« Je ne veux pas retourner en Suède »

« Je vis en Espagne depuis 1967. Mais j’ai conservé ma nationalité suédoise. Ça vient d’arriver.

Je ne me sens pas tout à fait suédois. Ma mère venait de France et parlait français avec moi et mes frères et sœurs quand nous étions petits, mais en grandissant, il est devenu suédois. Elle a fait beaucoup d’erreurs et nous avons juste ri. Cela n’avait pas d’importance. Et ça m’aide maintenant, je dois le dire, parce que je pense que mon espagnol est mauvais.

Mes enfants parlent suédois, mais pas mes petits-enfants. Ils me regardent et rient quand je mélange différentes langues. C’est automatique et je ne pense pas à la langue que j’utilise, cela dépend juste de qui j’ai devant moi. Je me sens plus à l’aise avec le suédois et quand je lis, je préfère les livres suédois.

Mais je lis moins ces jours-ci et ça m’énerve vraiment.

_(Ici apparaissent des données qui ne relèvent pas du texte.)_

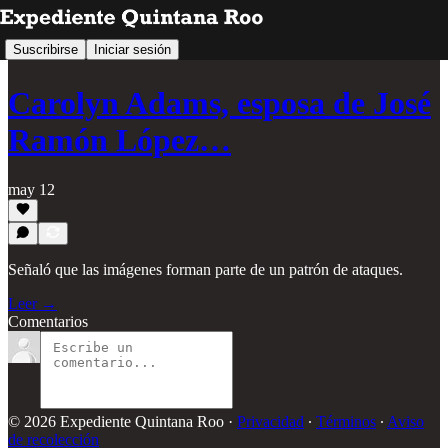
Suscribirse
Iniciar sesión
Carolyn Adams, esposa de José
Ramón López…
may 12
Señaló que las imágenes forman parte de un patrón de ataques.
Leer →
Comentarios
© 2026 Expediente Quintana Roo
·
Privacidad
∙
Términos
∙
Aviso
de recolección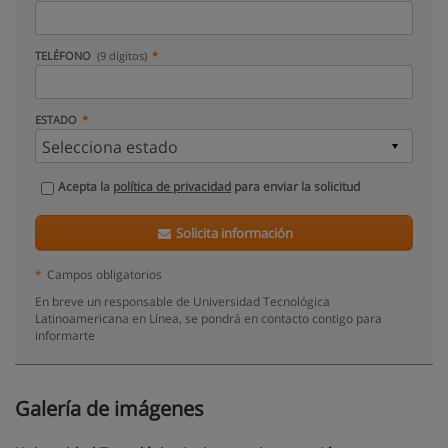
TELÉFONO
(9 dígitos)
ESTADO
Acepta la
política de privacidad
para enviar la solicitud
Solicita información
*
Campos obligatorios
En breve un responsable de Universidad Tecnológica
Latinoamericana en Línea, se pondrá en contacto contigo para
informarte
Galería de imágenes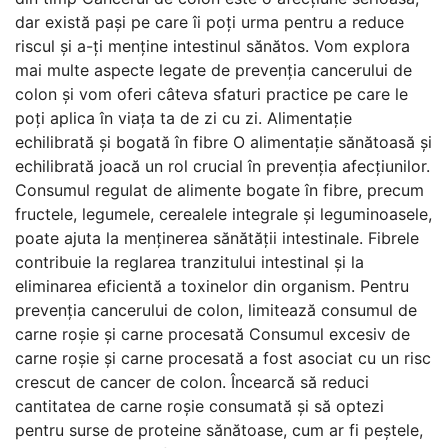
dar există pași pe care îi poți urma pentru a reduce
riscul și a-ți menține intestinul sănătos. Vom explora
mai multe aspecte legate de prevenția cancerului de
colon și vom oferi câteva sfaturi practice pe care le
poți aplica în viața ta de zi cu zi. Alimentație
echilibrată și bogată în fibre O alimentație sănătoasă și
echilibrată joacă un rol crucial în prevenția afecțiunilor.
Consumul regulat de alimente bogate în fibre, precum
fructele, legumele, cerealele integrale și leguminoasele,
poate ajuta la menținerea sănătății intestinale. Fibrele
contribuie la reglarea tranzitului intestinal și la
eliminarea eficientă a toxinelor din organism. Pentru
prevenția cancerului de colon, limitează consumul de
carne roșie și carne procesată Consumul excesiv de
carne roșie și carne procesată a fost asociat cu un risc
crescut de cancer de colon. Încearcă să reduci
cantitatea de carne roșie consumată și să optezi
pentru surse de proteine sănătoase, cum ar fi peștele,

Ma vision est pire et je ne pense pas que les lunettes soient toujours utiles, donc ce sont surtout les émissions de télévision. Quand je suis seul, je prends mes repas devant la télé.

Mon mari Bertram est décédé il y a huit ans. C’est grâce à lui que je me suis retrouvé en Espagne. Nous nous sommes rencontrés sur une plage alors que j’étais en vacances ici avec un ami. Il était américain et travaillait comme avocat dans une base aérienne américaine près de Madrid.

Nous nous sommes mariés en 1967, d’abord juifs aux États-Unis, puis catholiques en Suède, et nous nous sommes installés à General Mola à Madrid, dans cette rue dont vous n’avez jamais entendu parler parce que le nom a changé depuis, mais nous y avons vécu et c’était agréable. C’est l’ère franquiste, et vous savez, l’ère franquiste était effectivement spéciale, très spéciale. Le portier de la maison où nous vivions, c’était presque un espion, pourrait-on dire. Oui, il sortait la nuit pour attraper des gens. En fait, c’était mauvais, mais nous ne pensions pas que ce soit si terrible. Ce n’est pas sage à quoi vous vous adaptez.

Il était facile pour nous, immigrés, de vivre en Espagne. J’avais une petite voiture que je pouvais garer au milieu de la rue. Et il n’y a eu aucun problème pour nous, nous n’étions pas désirés. Les Espagnols étaient recherchés. Nous avions une totale liberté.

La société a changé depuis. La vie n’est plus aussi insouciante qu’avant.

Mon premier enfant et celui de Bertram sont décédés après seulement deux mois. Les gens sont venus chez nous dans un ruisseau et ont déploré leur chagrin. J’ai eu du mal avec ça. Savez-vous ce que j’ai fait ? Je ne pouvais pas rester là et dire merci, mais je restais là, les mains derrière le dos, et je pensais : « Je pousse cette personne. » C’était triste et terrible.